● **DATASET RECORDS**
....
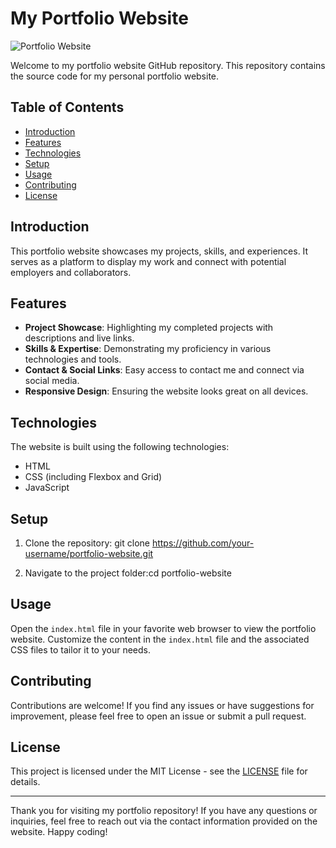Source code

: # My Portfolio Website

![Portfolio Website](./githubprofile.gif)

Welcome to my portfolio website GitHub repository. This repository contains the source code for my personal portfolio website.

## Table of Contents
- [Introduction](#introduction)
- [Features](#features)
- [Technologies](#technologies)
- [Setup](#setup)
- [Usage](#usage)
- [Contributing](#contributing)
- [License](#license)

## Introduction

This portfolio website showcases my projects, skills, and experiences. It serves as a platform to display my work and connect with potential employers and collaborators.

## Features

- **Project Showcase**: Highlighting my completed projects with descriptions and live links.
- **Skills & Expertise**: Demonstrating my proficiency in various technologies and tools.
- **Contact & Social Links**: Easy access to contact me and connect via social media.
- **Responsive Design**: Ensuring the website looks great on all devices.

## Technologies

The website is built using the following technologies:

- HTML
- CSS (including Flexbox and Grid)
- JavaScript

## Setup

1. Clone the repository: git clone https://github.com/your-username/portfolio-website.git

2. Navigate to the project folder:cd portfolio-website

## Usage

Open the `index.html` file in your favorite web browser to view the portfolio website. Customize the content in the `index.html` file and the associated CSS files to tailor it to your needs.

## Contributing

Contributions are welcome! If you find any issues or have suggestions for improvement, please feel free to open an issue or submit a pull request.

## License

This project is licensed under the MIT License - see the [LICENSE](LICENSE) file for details.

---

Thank you for visiting my portfolio repository! If you have any questions or inquiries, feel free to reach out via the contact information provided on the website. Happy coding!
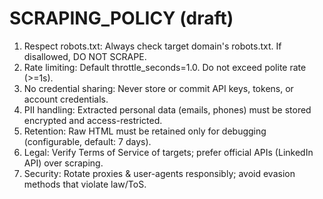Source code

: # SCRAPING_POLICY (draft)

1. Respect robots.txt: Always check target domain's robots.txt. If disallowed, DO NOT SCRAPE.
2. Rate limiting: Default throttle_seconds=1.0. Do not exceed polite rate (>=1s).
3. No credential sharing: Never store or commit API keys, tokens, or account credentials.
4. PII handling: Extracted personal data (emails, phones) must be stored encrypted and access-restricted.
5. Retention: Raw HTML must be retained only for debugging (configurable, default: 7 days).
6. Legal: Verify Terms of Service of targets; prefer official APIs (LinkedIn API) over scraping.
7. Security: Rotate proxies & user-agents responsibly; avoid evasion methods that violate law/ToS.
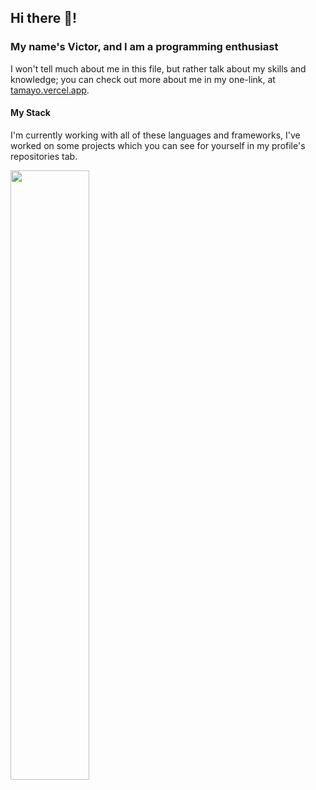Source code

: ## Hi there 👋!
### My name's Victor, and I am a programming enthusiast 
I won't tell much about me in this file, but rather talk about my skills and knowledge; you can check out more about me in my one-link, at [tamayo.vercel.app](https://tamayo.vercel.app/).

#### My Stack 
I'm currently working with all of these languages and frameworks, I've worked on some projects which you can see for yourself in my profile's repositories tab.

[]()
<p align="left">
  <img src="https://skillicons.dev/icons?i=ts,react,next,java,python" width="50%" />
</p>
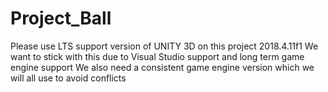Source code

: # Project_Ball

Please use LTS support version of UNITY 3D on this project 2018.4.11f1
We want to stick with this due to Visual Studio support and long term game engine support
We also need a consistent game engine version which we will all use to avoid conflicts
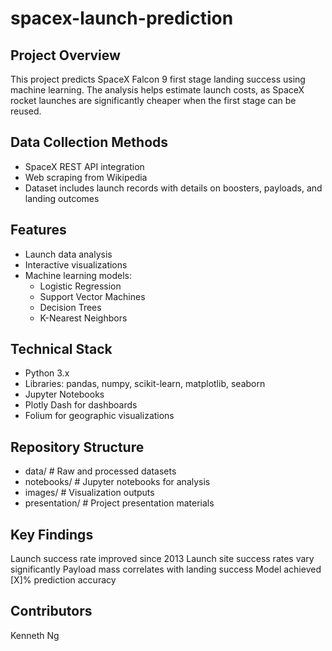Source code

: # spacex-launch-prediction

## Project Overview
This project predicts SpaceX Falcon 9 first stage landing success using machine learning. The analysis helps estimate launch costs, as SpaceX rocket launches are significantly cheaper when the first stage can be reused.

## Data Collection Methods
- SpaceX REST API integration
- Web scraping from Wikipedia
- Dataset includes launch records with details on boosters, payloads, and landing outcomes

## Features
- Launch data analysis
- Interactive visualizations
- Machine learning models:
  - Logistic Regression
  - Support Vector Machines
  - Decision Trees
  - K-Nearest Neighbors

## Technical Stack
- Python 3.x
- Libraries: pandas, numpy, scikit-learn, matplotlib, seaborn
- Jupyter Notebooks
- Plotly Dash for dashboards
- Folium for geographic visualizations

## Repository Structure
- data/                 # Raw and processed datasets
- notebooks/            # Jupyter notebooks for analysis
- images/               # Visualization outputs
- presentation/         # Project presentation materials


## Key Findings
Launch success rate improved since 2013
Launch site success rates vary significantly
Payload mass correlates with landing success
Model achieved [X]% prediction accuracy

## Contributors
Kenneth Ng
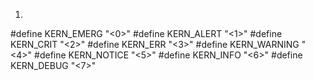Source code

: 
1.
#define KERN_EMERG   "<0>"
#define KERN_ALERT   "<1>"
#define KERN_CRIT    "<2>"
#define KERN_ERR     "<3>"
#define KERN_WARNING "<4>"
#define KERN_NOTICE  "<5>"
#define KERN_INFO    "<6>"
#define KERN_DEBUG   "<7>"

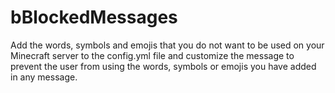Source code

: # bBlockedMessages

Add the words, symbols and emojis that you do not want to be used on your Minecraft server to the config.yml file and customize the message to prevent the user from using the words, symbols or emojis you have added in any message.
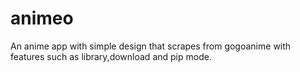 # animeo

An anime app with simple design that scrapes from gogoanime with features such as library,download and pip mode. 

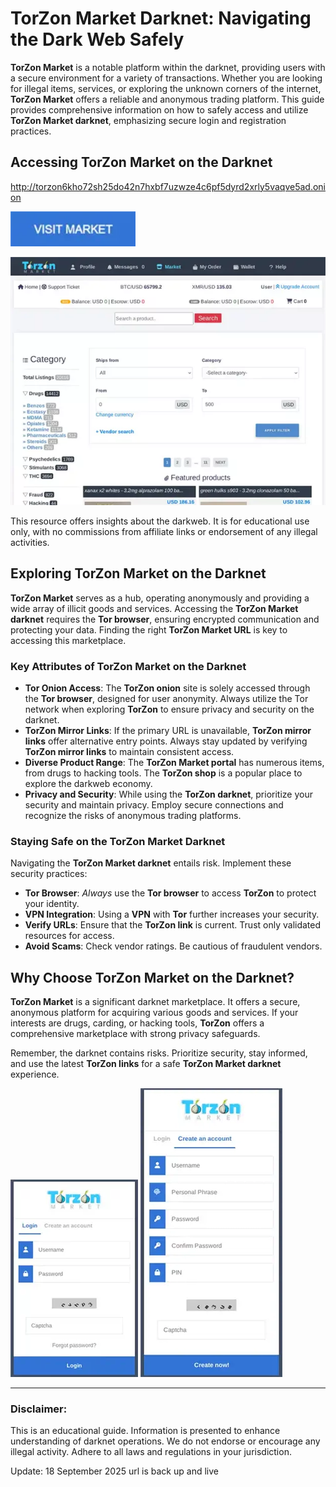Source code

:# TorZon Market Darknet: Navigating the Dark Web Safely

**TorZon Market** is a notable platform within the darknet, providing users with a secure environment for a variety of transactions. Whether you are looking for illegal items, services, or exploring the unknown corners of the internet, **TorZon Market** offers a reliable and anonymous trading platform. This guide provides comprehensive information on how to safely access and utilize **TorZon Market darknet**, emphasizing secure login and registration practices.

## Accessing TorZon Market on the Darknet

http://torzon6kho72sh25do42n7hxbf7uzwze4c6pf5dyrd2xrly5vaqve5ad.onion

[<img src="/media/ready.webp" width="200">](http://torzon6kho72sh25do42n7hxbf7uzwze4c6pf5dyrd2xrly5vaqve5ad.onion)

<a href="http://torzon6kho72sh25do42n7hxbf7uzwze4c6pf5dyrd2xrly5vaqve5ad.onion"><img src="/media/border.webp" alt="TorZon Market on the Darknet" style="max-width: 100%;"></a>

This resource offers insights about the darkweb. It is for educational use only, with no commissions from affiliate links or endorsement of any illegal activities.

## Exploring TorZon Market on the Darknet

**TorZon Market** serves as a hub, operating anonymously and providing a wide array of illicit goods and services. Accessing the **TorZon Market darknet** requires the **Tor browser**, ensuring encrypted communication and protecting your data. Finding the right **TorZon Market URL** is key to accessing this marketplace.

### Key Attributes of TorZon Market on the Darknet

*   **Tor Onion Access**: The **TorZon onion** site is solely accessed through the **Tor browser**, designed for user anonymity. Always utilize the Tor network when exploring **TorZon** to ensure privacy and security on the darknet.
*   **TorZon Mirror Links**: If the primary URL is unavailable, **TorZon mirror links** offer alternative entry points. Always stay updated by verifying **TorZon mirror links** to maintain consistent access.
*   **Diverse Product Range**: The **TorZon Market portal** has numerous items, from drugs to hacking tools. The **TorZon shop** is a popular place to explore the darkweb economy.
*   **Privacy and Security**: While using the **TorZon darknet**, prioritize your security and maintain privacy. Employ secure connections and recognize the risks of anonymous trading platforms.

### Staying Safe on the TorZon Market Darknet

Navigating the **TorZon Market darknet** entails risk. Implement these security practices:

*   **Tor Browser**: *Always* use the **Tor browser** to access **TorZon** to protect your identity.
*   **VPN Integration**: Using a **VPN** with **Tor** further increases your security.
*   **Verify URLs**: Ensure that the **TorZon link** is current. Trust only validated resources for access.
*   **Avoid Scams**: Check vendor ratings. Be cautious of fraudulent vendors.

## Why Choose TorZon Market on the Darknet?

**TorZon Market** is a significant darknet marketplace. It offers a secure, anonymous platform for acquiring various goods and services. If your interests are drugs, carding, or hacking tools, **TorZon** offers a comprehensive marketplace with strong privacy safeguards.

Remember, the darknet contains risks. Prioritize security, stay informed, and use the latest **TorZon links** for a safe **TorZon Market darknet** experience.

<a href="http://torzon6kho72sh25do42n7hxbf7uzwze4c6pf5dyrd2xrly5vaqve5ad.onion"><img src="/media/front.webp" alt="TorZon Market Login" style="max-width: 100%;"></a>
<a href="http://torzon6kho72sh25do42n7hxbf7uzwze4c6pf5dyrd2xrly5vaqve5ad.onion"><img src="/media/navigator.webp" alt="TorZon Market Register" style="max-width: 100%;"></a>

---

### Disclaimer:

This is an educational guide. Information is presented to enhance understanding of darknet operations. We do not endorse or encourage any illegal activity. Adhere to all laws and regulations in your jurisdiction.



Update:  18 September 2025 url is back up and live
....
● **ASSIGNMENT**
Only lines containing the word "goods" should be copied from the material above.

● **EXERCISE ANSWER**
**TorZon Market** serves as a hub, operating anonymously and providing a wide array of illicit goods and services. Accessing the **TorZon Market darknet** requires the **Tor browser**, ensuring encrypted communication and protecting your data. Finding the right **TorZon Market URL** is key to accessing this marketplace.
**TorZon Market** is a significant darknet marketplace. It offers a secure, anonymous platform for acquiring various goods and services. If your interests are drugs, carding, or hacking tools, **TorZon** offers a comprehensive marketplace with strong privacy safeguards.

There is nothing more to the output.